Анатолий брал деньги, отрывал билетики и, когда карусель наполнялась пассажирами, давал Алексею знать, отыгрывая начало туша. Это означало – пора работать. Пряхин упирался грудью в поперечину и начинал раскручивать карусель.

Два момента были самыми трудными в этом деле. Разогнать карусель, а потом, в конце, остановить. Напрягаясь всем телом, упираясь ногами в утоптанную и оттого скользящую землю, Пряхин начинал движение. Ему приходили на память детские годы, родная деревня, страда и обмолот, когда пара зашоренных лошадей медленно бредет по кругу. Он походил на этих лошадей, только тут медленно не годилось: надо было стронуть с места тяжелый, отсырелый круг с лошадками и детьми, а потом, разбегаясь, разогнать его и на такой скорости дать кругов двадцать – двадцать пять. Одно местечко и было легким: когда карусель раскручивалась, он мог, ухватившись за скобы, вбитые в бревно, подскочить и посидеть на бревне минутку-другую. Когда же карусель замедляла движение, он спрыгивал на землю, снова упирался спиной в бревно и останавливал его. В простые дни Алексей не уставал совершенно, а по субботам и воскресеньям он уматывался так, что шел домой, едва передвигая ноги, и все же был доволен работой: рядом, за тонкой фанерной стенкой, беспрестанно слышался радостный, беззаботный ребячий смех. Смех этот пробуждал в нем забытую радость, ощущение счастья и еще что-то, какое-то смутное чувство ожидания. Он не понимал точно, что значило это чувство, но ему помог Анатолий.

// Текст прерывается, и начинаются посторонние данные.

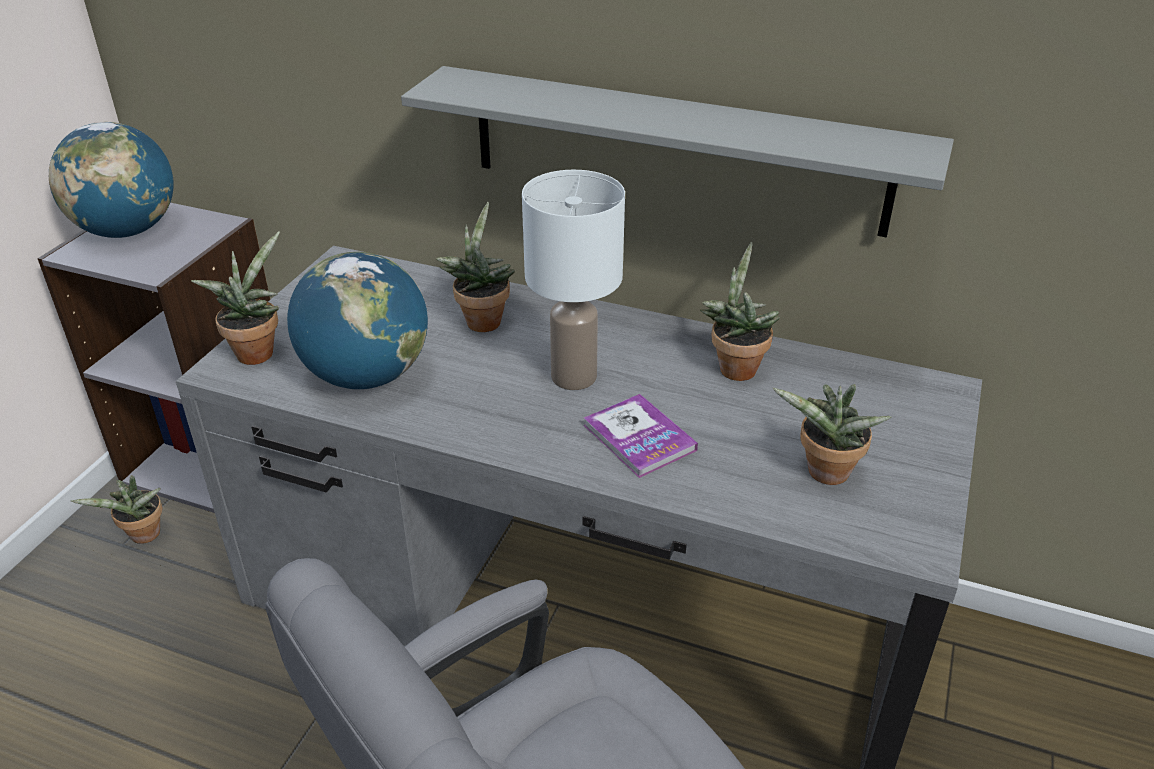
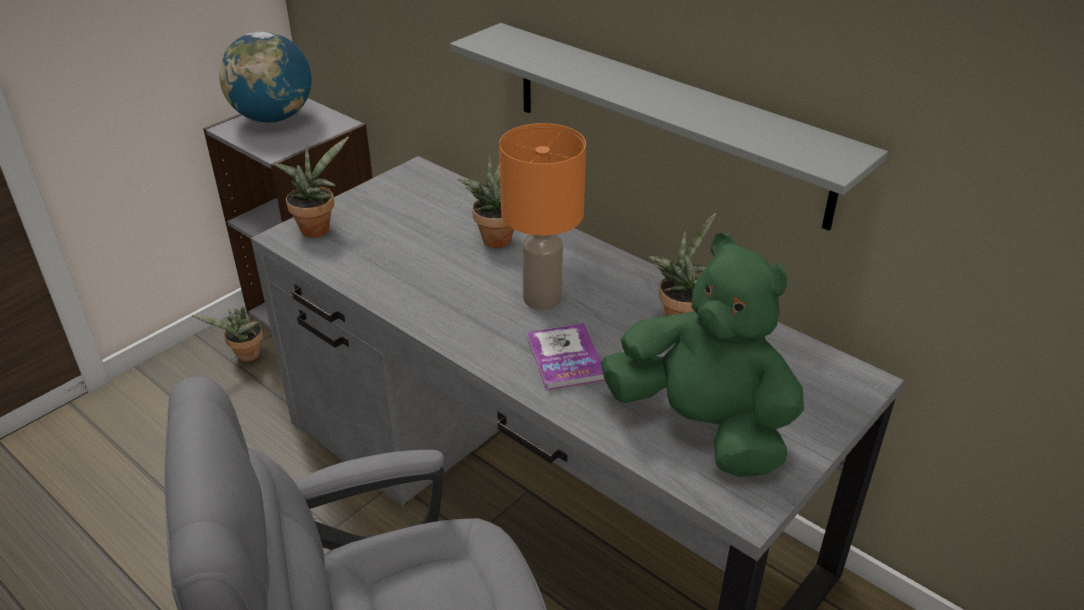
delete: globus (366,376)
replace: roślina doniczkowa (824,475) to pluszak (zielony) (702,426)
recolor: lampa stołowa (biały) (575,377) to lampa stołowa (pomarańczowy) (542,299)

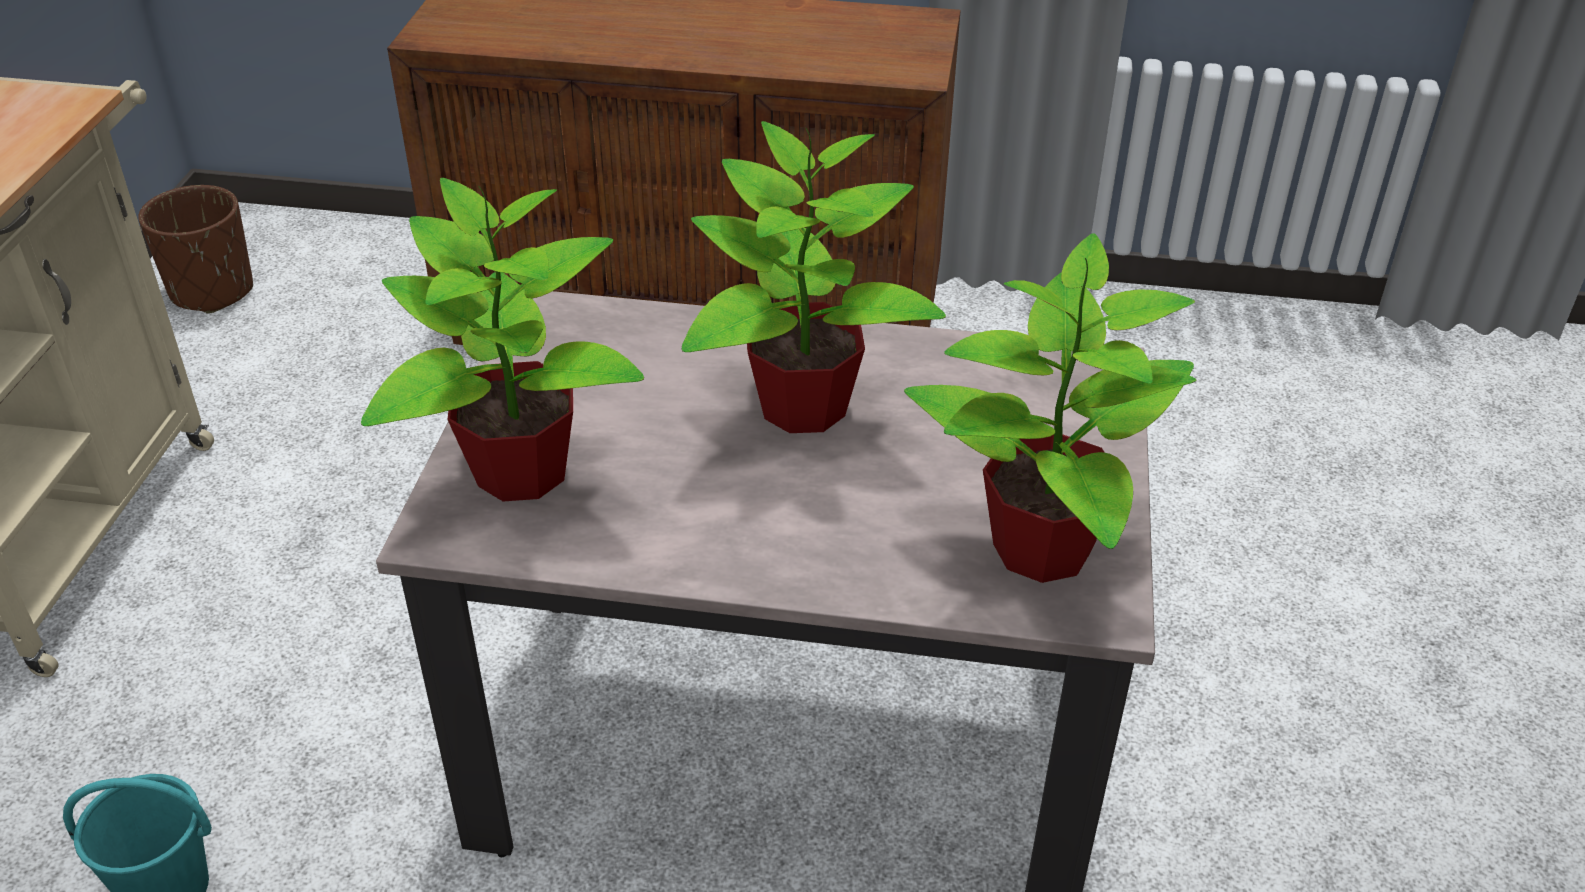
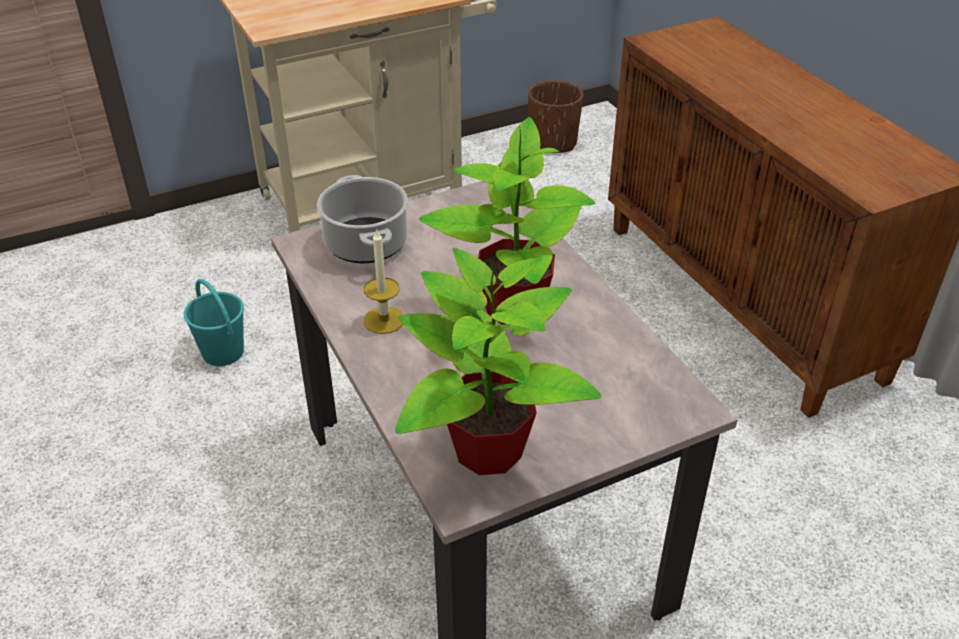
insert: świeca (384,320)
replace: roślina doniczkowa (518,471) to garnek (367,244)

Однажды, когда жена его уже стояла возле карусели, он неожиданно жарко схватил Пряхина за руку и сказал:

– Знаешь, мне что кажется, когда они смеются? Что война кончилась!

Алексей вздрогнул, пробормотал: «Да, да!» Он сразу понял Анатолия, понял, что тот угадал, верней, точнее его определил свои чувства. Да, когда смеялись дети и когда он, Алексей, ничего не видел вокруг, потому что был в фанерном барабане, а Анатолий – потому что был слеп, казалось, будто настала победа.